* Task goal:
Write out again, unchanged, the lines of the entries from the first line through the line containing "Because it’s handmade", counting both ends.

Data entries
· · · · · · ·

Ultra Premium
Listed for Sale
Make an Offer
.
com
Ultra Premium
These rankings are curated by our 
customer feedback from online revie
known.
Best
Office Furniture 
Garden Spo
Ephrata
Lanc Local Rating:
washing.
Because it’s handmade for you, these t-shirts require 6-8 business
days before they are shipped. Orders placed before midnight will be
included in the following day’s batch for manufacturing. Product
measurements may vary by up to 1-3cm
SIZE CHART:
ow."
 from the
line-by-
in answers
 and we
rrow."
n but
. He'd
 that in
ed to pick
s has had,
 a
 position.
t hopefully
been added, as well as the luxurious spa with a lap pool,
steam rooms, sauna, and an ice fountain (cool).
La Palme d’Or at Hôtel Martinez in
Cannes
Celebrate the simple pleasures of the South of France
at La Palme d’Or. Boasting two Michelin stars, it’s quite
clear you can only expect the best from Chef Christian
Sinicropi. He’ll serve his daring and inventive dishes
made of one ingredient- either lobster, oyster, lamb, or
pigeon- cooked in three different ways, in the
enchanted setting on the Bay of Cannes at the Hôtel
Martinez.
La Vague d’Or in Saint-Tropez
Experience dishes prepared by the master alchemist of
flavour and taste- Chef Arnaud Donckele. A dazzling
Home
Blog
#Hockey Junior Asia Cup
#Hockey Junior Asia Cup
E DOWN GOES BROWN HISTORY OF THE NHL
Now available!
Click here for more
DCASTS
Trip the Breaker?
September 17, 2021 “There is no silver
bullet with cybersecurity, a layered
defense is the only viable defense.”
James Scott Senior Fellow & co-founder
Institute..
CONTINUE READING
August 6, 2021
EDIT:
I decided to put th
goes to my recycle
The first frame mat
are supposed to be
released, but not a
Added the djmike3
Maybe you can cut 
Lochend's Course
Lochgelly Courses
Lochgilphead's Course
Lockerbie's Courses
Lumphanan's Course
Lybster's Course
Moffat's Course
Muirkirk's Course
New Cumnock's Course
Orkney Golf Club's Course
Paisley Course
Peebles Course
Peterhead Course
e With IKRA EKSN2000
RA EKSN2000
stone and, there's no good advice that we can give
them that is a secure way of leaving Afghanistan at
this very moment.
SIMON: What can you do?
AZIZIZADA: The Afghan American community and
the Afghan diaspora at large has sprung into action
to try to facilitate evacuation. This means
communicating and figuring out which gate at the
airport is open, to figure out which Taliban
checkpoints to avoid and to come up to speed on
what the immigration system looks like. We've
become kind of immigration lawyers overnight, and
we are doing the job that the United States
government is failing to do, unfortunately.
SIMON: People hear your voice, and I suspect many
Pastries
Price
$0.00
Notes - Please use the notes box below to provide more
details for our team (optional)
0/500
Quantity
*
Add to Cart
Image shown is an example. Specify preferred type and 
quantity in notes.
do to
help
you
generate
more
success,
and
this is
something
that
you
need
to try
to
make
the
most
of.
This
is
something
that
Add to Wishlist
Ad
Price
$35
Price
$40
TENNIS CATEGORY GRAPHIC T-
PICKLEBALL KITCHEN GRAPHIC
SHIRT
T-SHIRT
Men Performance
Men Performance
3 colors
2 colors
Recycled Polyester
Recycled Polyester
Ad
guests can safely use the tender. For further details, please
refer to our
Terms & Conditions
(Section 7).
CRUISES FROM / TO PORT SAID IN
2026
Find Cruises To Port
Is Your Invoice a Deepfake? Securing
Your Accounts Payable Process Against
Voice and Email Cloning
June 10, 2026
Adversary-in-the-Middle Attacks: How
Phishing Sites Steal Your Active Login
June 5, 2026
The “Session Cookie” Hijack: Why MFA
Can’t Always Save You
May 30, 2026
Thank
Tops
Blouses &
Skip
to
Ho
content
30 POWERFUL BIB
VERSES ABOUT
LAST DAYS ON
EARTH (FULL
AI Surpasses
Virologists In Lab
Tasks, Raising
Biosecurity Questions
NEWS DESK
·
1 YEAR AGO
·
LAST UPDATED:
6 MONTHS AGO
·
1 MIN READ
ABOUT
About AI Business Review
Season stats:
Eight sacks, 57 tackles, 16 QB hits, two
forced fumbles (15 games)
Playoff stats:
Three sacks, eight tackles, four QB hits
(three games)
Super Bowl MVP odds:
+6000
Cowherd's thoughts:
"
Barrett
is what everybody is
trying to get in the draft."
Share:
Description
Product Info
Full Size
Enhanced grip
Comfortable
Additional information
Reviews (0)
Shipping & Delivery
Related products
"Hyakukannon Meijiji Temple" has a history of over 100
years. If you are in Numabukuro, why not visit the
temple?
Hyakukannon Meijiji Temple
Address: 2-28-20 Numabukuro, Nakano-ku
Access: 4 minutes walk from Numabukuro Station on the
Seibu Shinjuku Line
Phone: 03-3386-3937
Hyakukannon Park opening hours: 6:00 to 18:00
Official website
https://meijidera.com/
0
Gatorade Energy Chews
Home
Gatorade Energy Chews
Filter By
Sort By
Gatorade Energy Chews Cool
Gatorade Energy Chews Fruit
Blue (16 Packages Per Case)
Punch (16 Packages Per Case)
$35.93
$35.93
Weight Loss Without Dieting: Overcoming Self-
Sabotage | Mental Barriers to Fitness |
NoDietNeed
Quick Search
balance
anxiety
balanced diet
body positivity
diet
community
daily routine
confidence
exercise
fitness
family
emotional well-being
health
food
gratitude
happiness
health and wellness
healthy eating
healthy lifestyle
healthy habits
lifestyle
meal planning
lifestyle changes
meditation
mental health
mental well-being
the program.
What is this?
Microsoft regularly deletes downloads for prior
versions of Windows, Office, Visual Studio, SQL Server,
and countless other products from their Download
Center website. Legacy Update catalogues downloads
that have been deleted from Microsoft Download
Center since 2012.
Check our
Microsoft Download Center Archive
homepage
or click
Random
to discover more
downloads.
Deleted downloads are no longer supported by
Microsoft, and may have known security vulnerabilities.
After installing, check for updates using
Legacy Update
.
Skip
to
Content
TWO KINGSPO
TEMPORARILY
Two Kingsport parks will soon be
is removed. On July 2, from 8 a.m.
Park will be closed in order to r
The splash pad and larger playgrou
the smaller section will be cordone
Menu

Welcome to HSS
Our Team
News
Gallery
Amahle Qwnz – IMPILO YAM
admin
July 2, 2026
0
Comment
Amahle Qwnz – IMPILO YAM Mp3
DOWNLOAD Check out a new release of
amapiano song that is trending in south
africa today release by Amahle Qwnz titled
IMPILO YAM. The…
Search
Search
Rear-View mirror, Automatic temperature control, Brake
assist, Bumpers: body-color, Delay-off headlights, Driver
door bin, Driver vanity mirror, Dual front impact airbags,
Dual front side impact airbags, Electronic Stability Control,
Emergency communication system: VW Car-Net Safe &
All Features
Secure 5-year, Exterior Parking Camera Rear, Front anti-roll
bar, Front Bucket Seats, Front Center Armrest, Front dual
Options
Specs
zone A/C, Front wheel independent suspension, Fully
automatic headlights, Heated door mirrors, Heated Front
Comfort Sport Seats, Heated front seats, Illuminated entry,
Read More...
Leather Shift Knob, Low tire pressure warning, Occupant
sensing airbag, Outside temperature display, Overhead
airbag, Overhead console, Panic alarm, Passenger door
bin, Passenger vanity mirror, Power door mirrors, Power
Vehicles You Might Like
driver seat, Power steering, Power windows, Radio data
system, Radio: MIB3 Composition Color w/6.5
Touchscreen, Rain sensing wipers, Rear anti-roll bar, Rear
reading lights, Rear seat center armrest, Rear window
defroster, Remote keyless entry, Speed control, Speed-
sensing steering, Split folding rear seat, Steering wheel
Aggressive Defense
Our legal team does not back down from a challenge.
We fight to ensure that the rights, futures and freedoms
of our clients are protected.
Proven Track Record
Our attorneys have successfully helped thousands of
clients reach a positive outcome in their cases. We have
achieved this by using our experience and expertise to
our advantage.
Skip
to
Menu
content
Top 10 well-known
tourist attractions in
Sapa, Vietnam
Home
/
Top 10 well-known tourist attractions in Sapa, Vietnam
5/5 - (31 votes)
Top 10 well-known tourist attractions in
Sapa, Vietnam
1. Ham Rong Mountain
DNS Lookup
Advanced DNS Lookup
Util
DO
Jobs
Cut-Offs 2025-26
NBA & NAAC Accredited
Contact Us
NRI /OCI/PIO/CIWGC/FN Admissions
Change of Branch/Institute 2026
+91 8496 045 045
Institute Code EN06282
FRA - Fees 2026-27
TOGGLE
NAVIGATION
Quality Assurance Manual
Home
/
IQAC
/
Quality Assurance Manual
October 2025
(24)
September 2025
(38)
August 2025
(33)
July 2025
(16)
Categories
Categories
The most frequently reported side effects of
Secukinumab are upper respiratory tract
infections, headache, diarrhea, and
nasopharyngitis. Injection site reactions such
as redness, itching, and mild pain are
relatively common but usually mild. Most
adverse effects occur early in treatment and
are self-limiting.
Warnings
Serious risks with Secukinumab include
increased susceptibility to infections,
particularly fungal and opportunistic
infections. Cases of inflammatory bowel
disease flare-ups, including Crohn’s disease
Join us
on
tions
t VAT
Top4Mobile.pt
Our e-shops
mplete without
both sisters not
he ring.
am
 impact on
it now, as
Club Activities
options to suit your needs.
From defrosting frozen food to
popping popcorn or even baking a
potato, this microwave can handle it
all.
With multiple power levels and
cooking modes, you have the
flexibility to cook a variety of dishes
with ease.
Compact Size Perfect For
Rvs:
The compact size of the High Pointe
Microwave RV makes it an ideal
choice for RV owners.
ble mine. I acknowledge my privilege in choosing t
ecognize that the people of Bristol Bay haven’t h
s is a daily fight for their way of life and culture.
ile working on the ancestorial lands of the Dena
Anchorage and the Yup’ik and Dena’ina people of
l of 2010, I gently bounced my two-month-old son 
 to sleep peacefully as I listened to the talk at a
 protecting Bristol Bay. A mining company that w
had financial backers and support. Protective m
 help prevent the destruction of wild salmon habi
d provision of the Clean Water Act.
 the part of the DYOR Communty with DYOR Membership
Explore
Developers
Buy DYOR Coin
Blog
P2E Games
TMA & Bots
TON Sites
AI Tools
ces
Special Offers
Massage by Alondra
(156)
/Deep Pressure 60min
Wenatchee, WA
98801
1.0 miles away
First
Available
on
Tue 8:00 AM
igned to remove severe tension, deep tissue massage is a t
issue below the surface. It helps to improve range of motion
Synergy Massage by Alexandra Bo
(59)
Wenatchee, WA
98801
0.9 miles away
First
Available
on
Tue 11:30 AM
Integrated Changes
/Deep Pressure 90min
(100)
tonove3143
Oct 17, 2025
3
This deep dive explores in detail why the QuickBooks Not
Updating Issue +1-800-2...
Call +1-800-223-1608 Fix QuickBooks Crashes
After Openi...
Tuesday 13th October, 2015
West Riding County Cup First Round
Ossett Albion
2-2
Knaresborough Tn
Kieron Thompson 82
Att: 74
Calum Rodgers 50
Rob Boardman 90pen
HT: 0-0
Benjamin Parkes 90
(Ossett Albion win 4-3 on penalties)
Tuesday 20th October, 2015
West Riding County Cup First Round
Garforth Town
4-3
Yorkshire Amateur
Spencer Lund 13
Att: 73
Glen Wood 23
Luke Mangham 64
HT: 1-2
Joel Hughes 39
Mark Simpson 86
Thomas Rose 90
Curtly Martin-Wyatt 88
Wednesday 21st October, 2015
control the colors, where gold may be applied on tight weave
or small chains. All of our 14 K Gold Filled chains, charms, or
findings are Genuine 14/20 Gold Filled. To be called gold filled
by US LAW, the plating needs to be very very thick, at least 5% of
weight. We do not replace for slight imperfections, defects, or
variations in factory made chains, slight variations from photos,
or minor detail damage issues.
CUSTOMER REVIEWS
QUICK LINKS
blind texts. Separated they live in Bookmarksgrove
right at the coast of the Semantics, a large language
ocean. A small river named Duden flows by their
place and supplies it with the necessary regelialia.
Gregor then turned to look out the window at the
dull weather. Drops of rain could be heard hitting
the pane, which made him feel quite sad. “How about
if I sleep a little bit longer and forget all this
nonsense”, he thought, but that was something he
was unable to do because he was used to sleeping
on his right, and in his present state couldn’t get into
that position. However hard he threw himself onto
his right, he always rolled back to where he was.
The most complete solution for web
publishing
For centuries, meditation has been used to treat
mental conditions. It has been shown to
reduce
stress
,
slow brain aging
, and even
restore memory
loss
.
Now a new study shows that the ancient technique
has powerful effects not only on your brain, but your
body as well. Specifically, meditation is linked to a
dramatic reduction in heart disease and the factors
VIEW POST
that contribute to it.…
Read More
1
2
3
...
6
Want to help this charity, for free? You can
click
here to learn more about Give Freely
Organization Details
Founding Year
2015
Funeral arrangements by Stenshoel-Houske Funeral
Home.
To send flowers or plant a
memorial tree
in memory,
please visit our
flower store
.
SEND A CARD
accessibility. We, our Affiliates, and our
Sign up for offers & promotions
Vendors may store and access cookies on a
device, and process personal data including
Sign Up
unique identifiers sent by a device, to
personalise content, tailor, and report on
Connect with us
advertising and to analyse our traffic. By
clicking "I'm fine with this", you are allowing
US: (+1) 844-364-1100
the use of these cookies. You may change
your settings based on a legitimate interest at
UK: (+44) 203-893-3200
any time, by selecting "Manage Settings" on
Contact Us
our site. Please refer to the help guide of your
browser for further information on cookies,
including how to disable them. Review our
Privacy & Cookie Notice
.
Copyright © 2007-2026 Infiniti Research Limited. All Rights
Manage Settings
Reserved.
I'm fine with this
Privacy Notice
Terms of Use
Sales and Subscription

· · · · · · ·

* Result:
Ultra Premium
Listed for Sale
Make an Offer
.
com
Ultra Premium
These rankings are curated by our 
customer feedback from online revie
known.
Best
Office Furniture 
Garden Spo
Ephrata
Lanc Local Rating:
washing.
Because it’s handmade for you, these t-shirts require 6-8 business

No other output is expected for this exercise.